If you’ve never been bowled over by a bottle of Windex or stood in awe before a shelf of Pam cooking spray, brace yourself. In felt form, even run-of-the-mill products become objects of wonder.
British artist Lucy Sparrow makes her West Coast debut this week with a nearly 2,800-square-foot supermarket in which everything is made completely of the crafting fabric beloved by kindergarten teachers and camp counselors. The installation, which is staged inside the Standard, Downtown L.A. and runs August 1 to 31, is fully shoppable. Browse 31,000 plush pieces, including jars of Vlassic Pickles, cans of Chef Boyardee, and boxes of Nerds and Red Hots, then make your way to checkout, where even the conveyor belt is cast in fuzzy fabric. “From the fridges to the shelves—absolutely everything is made of felt,” says Sparrow.

In addition to groceries, Sparrow Mart will have a meat counter, a sushi bar (where shoppers can place individual pieces of sushi into a box and grab chopsticks, wasabi and soy sauce—all made of felt, of course), plus a 1980s video rental section with cloth copies of Short Circuit and Dirty Dancing, among other throwback titles.
Though Sparrow did research in a number of modern-day American grocery stores, her L.A. installation is meant to channel a fictional supermarket in the 1980s. “Sparrow Mart represents the first age of the hypermarket, where everything was available and plentiful and almost in hypercolor,” she says.
As for whether or not Angelenos are ready for a full-fledged British felt invasion, Sparrow laughs. “This city has crazy stuff happen all the time,” she says. “If anyone’s ready for a felt supermarket, it’s definitely L.A.”
Sparrow’s first foray into fabric-focused retail took place in 2014, when she crafted a corner shop in London stocked with felt editions of The Guardian and Daily Mail, plus huggable boxes of tampons and Imodium tablets. The following year, Sparrow made a bold statement with Warmongery, an installation featuring felt weapons (guns, knives, explosives…even a fabric tank), followed by a felt sex shop hawking condoms, lube, porn, and penis pumps—all in material form. Moving her art stateside, last summer Sparrow set up shop at the Standard, High Line in New York with her project 8 ‘Till Late—a felt bodega filled with 9,000 fuzzy products.
The new L.A. installation is four times larger than the “fauxdega” in NYC and promises to be the artist’s most ambitious project yet. Right after the NYC show closed, Sparrow began work on the 31,000 items, and work continued for approximately a year. She made the pieces in her studio in England and then shipped them over to L.A. She’s been here for the last three weeks making final preparations and working from a studio in Laguna Beach.
Besides being larger, the West Coast shop will have more “stage presence,” as Sparrow puts it. “8 ‘Till Late was a mom-and-pop shop, but everything here is done to the max. This one’s a bit more sexed up; there’s more makeup involved and the workers will be wearing hot pants.” Sparrow herself will be on hand every day of the installation, gliding past her cloth creations on roller skates. “I’m the only one stupid enough to do this on skates,” she jokes.

Sewyoursoul/Livia Smith
Pricing at this souped-up supermarket starts at $5 for a bubblegum—not a huge price to pay for an original piece by an artist who has been commissioned by the BBC and shown at international galleries and fairs, including Art Basel.

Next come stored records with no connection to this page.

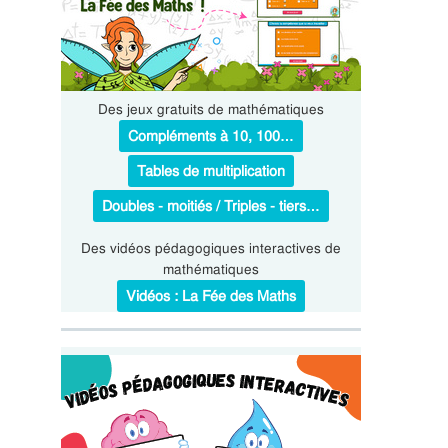
Des jeux gratuits de mathématiques
Compléments à 10, 100…
Tables de multiplication
Doubles - moitiés / Triples - tiers…
Des vidéos pédagogiques interactives de
mathématiques
Vidéos : La Fée des Maths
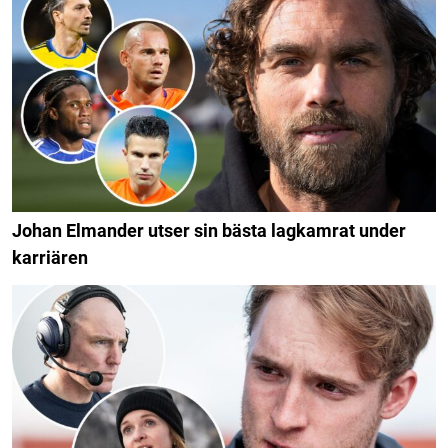
Johan Elmander utser sin bästa lagkamrat under
karriären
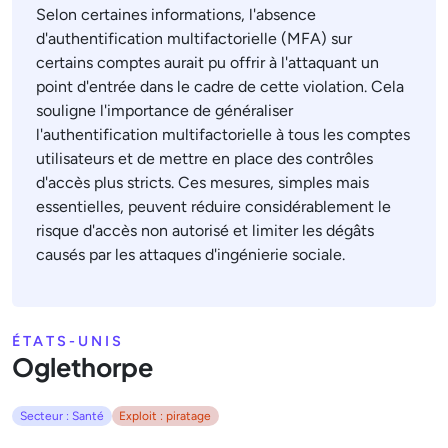
Selon certaines informations, l'absence
d'authentification multifactorielle (MFA) sur
certains comptes aurait pu offrir à l'attaquant un
point d'entrée dans le cadre de cette violation. Cela
souligne l'importance de généraliser
l'authentification multifactorielle à tous les comptes
utilisateurs et de mettre en place des contrôles
d'accès plus stricts. Ces mesures, simples mais
essentielles, peuvent réduire considérablement le
risque d'accès non autorisé et limiter les dégâts
causés par les attaques d'ingénierie sociale.
ÉTATS-UNIS
Oglethorpe
Secteur : Santé
Exploit : piratage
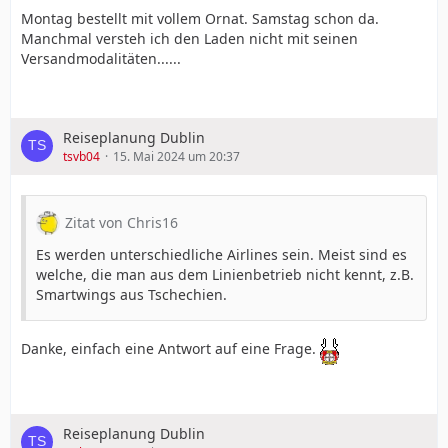
Montag bestellt mit vollem Ornat. Samstag schon da.
Manchmal versteh ich den Laden nicht mit seinen
Versandmodalitäten......
Reiseplanung Dublin
tsvb04
15. Mai 2024 um 20:37
Zitat von Chris16
Es werden unterschiedliche Airlines sein. Meist sind es
welche, die man aus dem Linienbetrieb nicht kennt, z.B.
Smartwings aus Tschechien.
Danke, einfach eine Antwort auf eine Frage.
Reiseplanung Dublin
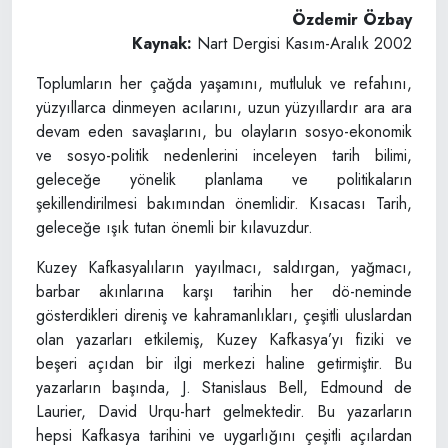
Özdemir Özbay
Kaynak:
Nart Dergisi Kasım-Aralık 2002
Toplumların her çağda yaşamını, mutluluk ve refahını,
yüzyıllarca dinmeyen acılarını, uzun yüzyıllardır ara ara
devam eden savaşlarını, bu olayların sosyo-ekonomik
ve sosyo-politik nedenlerini inceleyen tarih bilimi,
geleceğe yönelik planlama ve politikaların
şekillendirilmesi bakımından önemlidir. Kısacası Tarih,
geleceğe ışık tutan önemli bir kılavuzdur.
Kuzey Kafkasyalıların yayılmacı, saldırgan, yağmacı,
barbar akınlarına karşı tarihin her dö-neminde
gösterdikleri direniş ve kahramanlıkları, çeşitli uluslardan
olan yazarları etkilemiş, Kuzey Kafkasya’yı fiziki ve
beşeri açıdan bir ilgi merkezi haline getirmiştir. Bu
yazarların başında, J. Stanislaus Bell, Edmound de
Laurier, David Urqu-hart gelmektedir. Bu yazarların
hepsi Kafkasya tarihini ve uygarlığını çeşitli açılardan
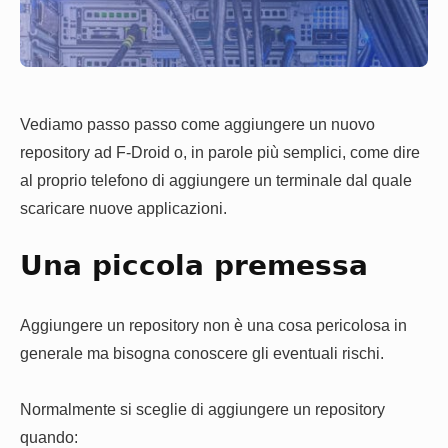
Vediamo passo passo come aggiungere un nuovo
repository ad F-Droid o, in parole più semplici, come dire
al proprio telefono di aggiungere un terminale dal quale
scaricare nuove applicazioni.
Una piccola premessa
Aggiungere un repository non è una cosa pericolosa in
generale ma bisogna conoscere gli eventuali rischi.
Normalmente si sceglie di aggiungere un repository
quando:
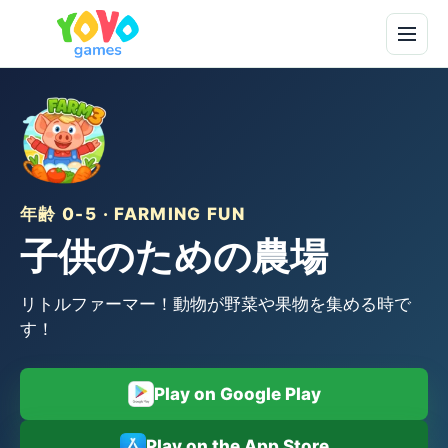
年齢 0-5 · FARMING FUN
子供のための農場
リトルファーマー！動物が野菜や果物を集める時で
す！
Play on Google Play
Play on the App Store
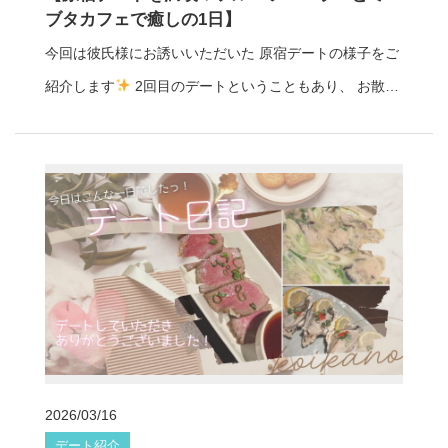
ブタカフェで癒しの1日】
ごされたそうです。 彼氏様、デートしていただきありが
今回は彼氏様にお誘いいただいた 原宿デートの様子をご
とうございました
星崎夢羽は親しみやすい癒し系タイ
紹介します
2回目のデートということもあり、 お散歩
プのキャスト♡ 隣でニコニコしている姿に思わずキュン
やカフェ巡りを楽しみながら、 ゆったりとした時間を過
としてしまう 明るく優しい雰囲気が魅力です。 ゆったり
ごされたそうです
◆ 天気も最高！原宿お散歩デート
会話を楽しむデートや カフェデートなどにもぴったりの
この日はとても天気が良く、 まさにデート日和の1日だ
彼女です♩ デート彼女
星崎夢羽 プロフィールhttps://
ったそうです
原宿の街を歩きながら、 お互いに行き
www.koikano-tokyo.jp/profile/hoshizaki-yumemo/ レンタ
たいお店の話をしたりと、 自然と会話も弾む楽しいお散
ル彼女コイカノで、 資料館デートやカフェでのんびり過
歩デートになりました。 ◆ フルーツパーラーでカフェタ
ごす時間を 体験してみませんか？
お気軽にお問い合
イム まずはフルーツパーラーでひと休み
甘くて美味
わせください
マッチングの相談はこちら♡
しいフルーツを楽しみながら、 ゆったりとしたカフェタ
イムを満喫。 カフェでのんびりお話しできる時間は、 原
2026/03/16
宿デートの楽しみのひとつですね♪ ◆ 念願のミニブタカ
デート紹介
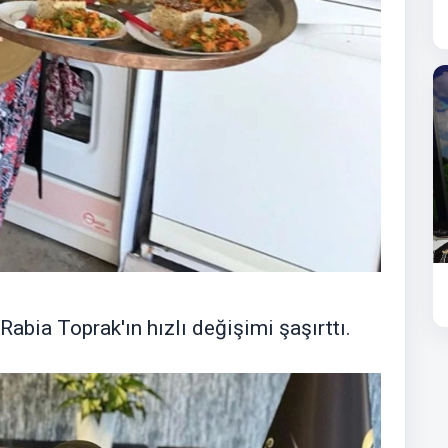
Rabia Toprak'ın hızlı değişimi şaşırttı.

“For me, it’s hugely important that art is affordable and accessible,” says Sparrow. “There’s no elitism here; I’m not going to exclude anyone. After all, this is a supermarket…whether you’re rich or poor, you’ve shopped in a supermarket.”
Sparrow Mart is open August 1 to 31, from 11 a.m. to 9 p.m. Tuesday through Sunday (closed Mondays) at the Standard, Downtown L.A. Admission is free of charge.